Combining with the previous inequality,

$$|K|\ge \frac{|K|}{2}.$$

To obtain a bound in terms of $L$, consider also the discarded halves. Let their union be $D$. Since every original segment is the union of its retained and discarded halves,

$$K\cup D=[0,L].$$

Applying Part 1 to the discarded halves yields a family of quarters whose union has length at least $|D|/2$.

All chosen quarters from retained halves lie in $K$, and all corresponding quarters from discarded halves lie in $D$. Together these two quarter-families are exactly the middle halves of the original segments. Applying Part 1 once more to the original covering family, these middle halves cover at least $L/2$.

Therefore

$$\frac{|K|}{2}+\frac{|D|}{2}\ge \frac{L}{2},$$

hence

$$|K|+|D|\ge L.$$

Since

$$|K\cup D|=L,$$

the inclusion-exclusion formula gives

$$|K\cap D|=|K|+|D|-L.$$

Assume $|K|<L/3$. Then

$$|D|\ge L-|K\cap D|> \frac{2L}{3}-|K\cap D|.$$

Substituting into

$$|K|+|D|\ge L$$

forces

$$|K\cap D|>0.$$

Repeating the same argument with the roles of $K$ and $D$ exchanged leads to a contradiction.
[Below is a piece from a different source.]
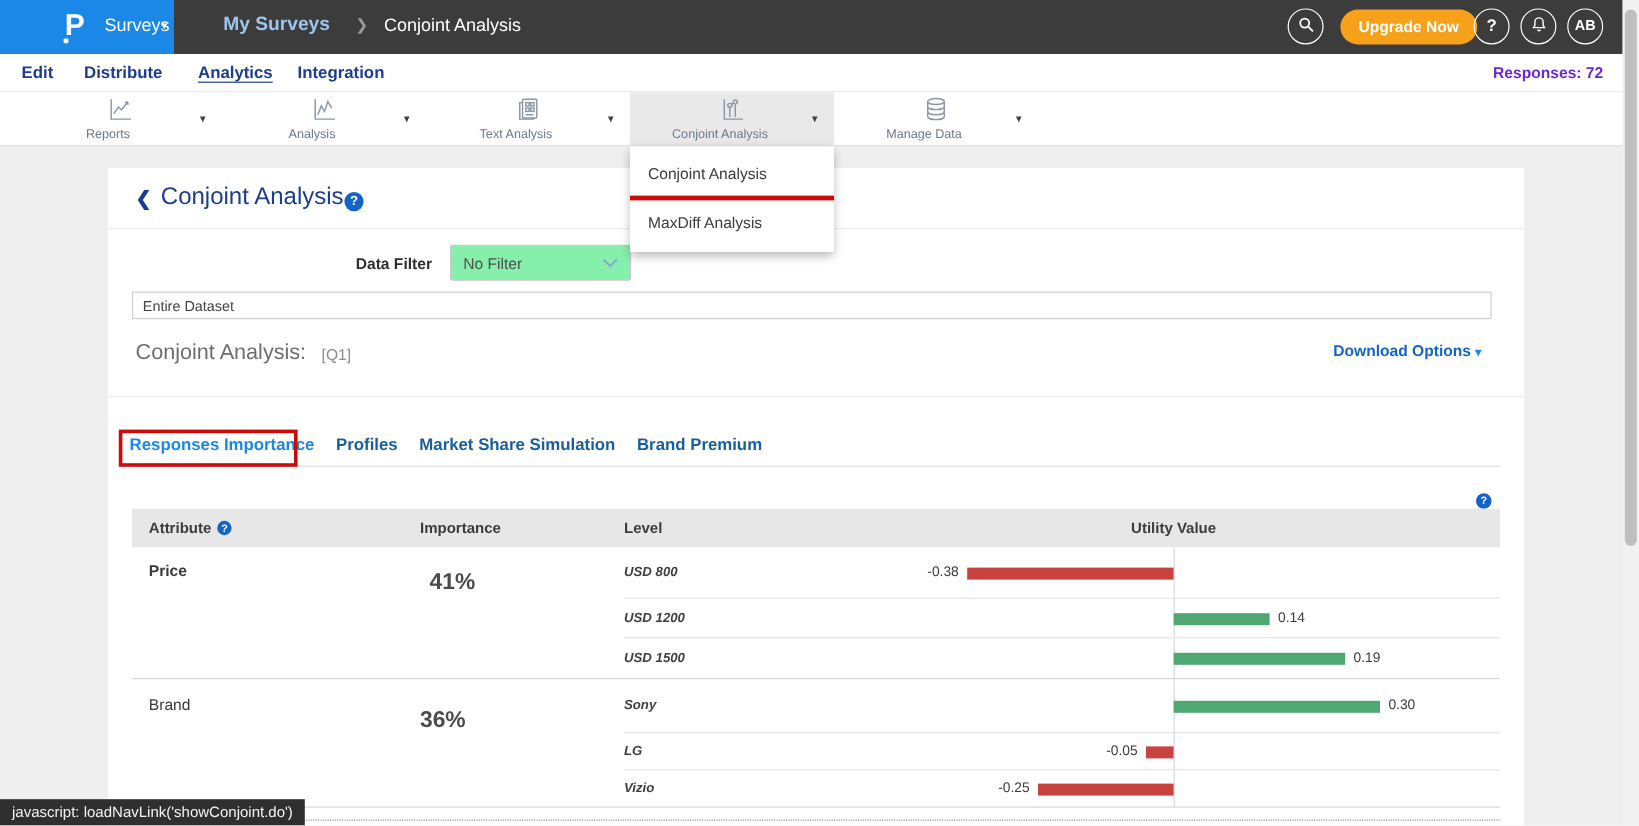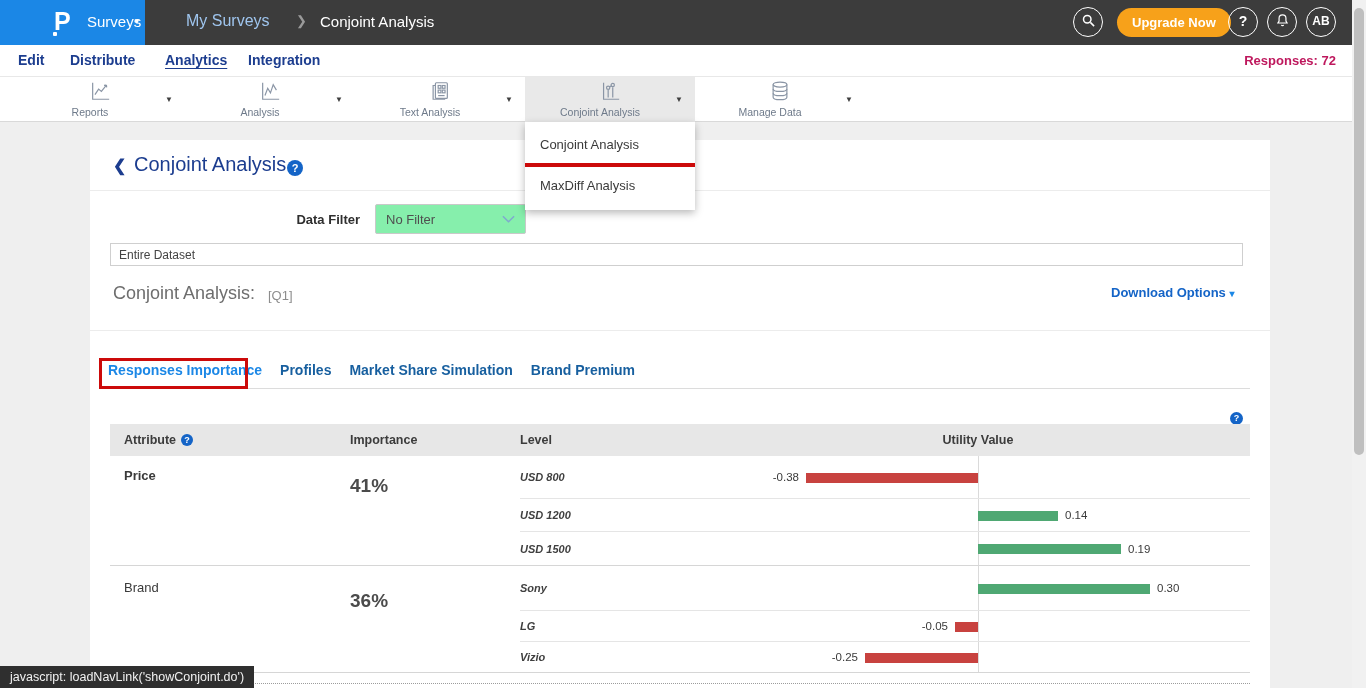"My Surveys" .crumb1 { font-weight: none -> bold }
Consequently

$$|K|\ge \frac{L}{3}.$$

Thus the retained halves cover at least one third of the original segment.

This completes the proof.

∎

Verification of Key Steps

The first delicate step is the construction of the point

$$y=2x-b_i.$$

The only facts used are $x\in[a_i,b_i]$ and $b_i\le L$. From these,

$$y\in\left[a_i,\frac{a_i+b_i}{2}\right]$$

and

$$y\ge 2x-L.$$

A careless proof might reflect $x$ in the midpoint of the segment and forget to verify that the reflected point remains in the left half.

The second delicate step is the passage from individual segments to the union. The argument does not estimate lengths segment by segment. It produces, for every point of $[L/2,L]$, a corresponding point in the union of left halves. The contradiction argument is what converts this pointwise statement into the measure estimate $|U|\ge L/2$.

The third delicate step is the appearance of the constant $1/3$ in the second part. Any argument based only on the observation that retained and discarded halves cover the original segment yields at best the trivial estimate $L/2$ for one of the two unions. The proof must use the additional quarter-segment structure and Part 1. Without that extra ingredient, the constant $1/3$ does not emerge.

Alternative Approaches

A different proof of the first part uses the function

$$f(x)=#{i:x\in[a_i,b_i]}.$$

Integrating $f$ over the original segment gives the total sum of segment lengths. The indicator function of the union of left halves can be compared with a shifted version of $f$, and Fubini's theorem yields the estimate $L/2$ directly. This method is shorter for readers familiar with measure theory.

For the second part, one can work with multiplicities as well. Each original segment contributes a retained half of length $(b_i-a_i)/2$. Averaging multiplicities over the segment and applying the first part to suitable auxiliary coverings leads to the lower bound $L/3$. The geometric quarter-segment argument is preferable because it keeps the proof entirely elementary and explains naturally why the constant is exactly $1/3$.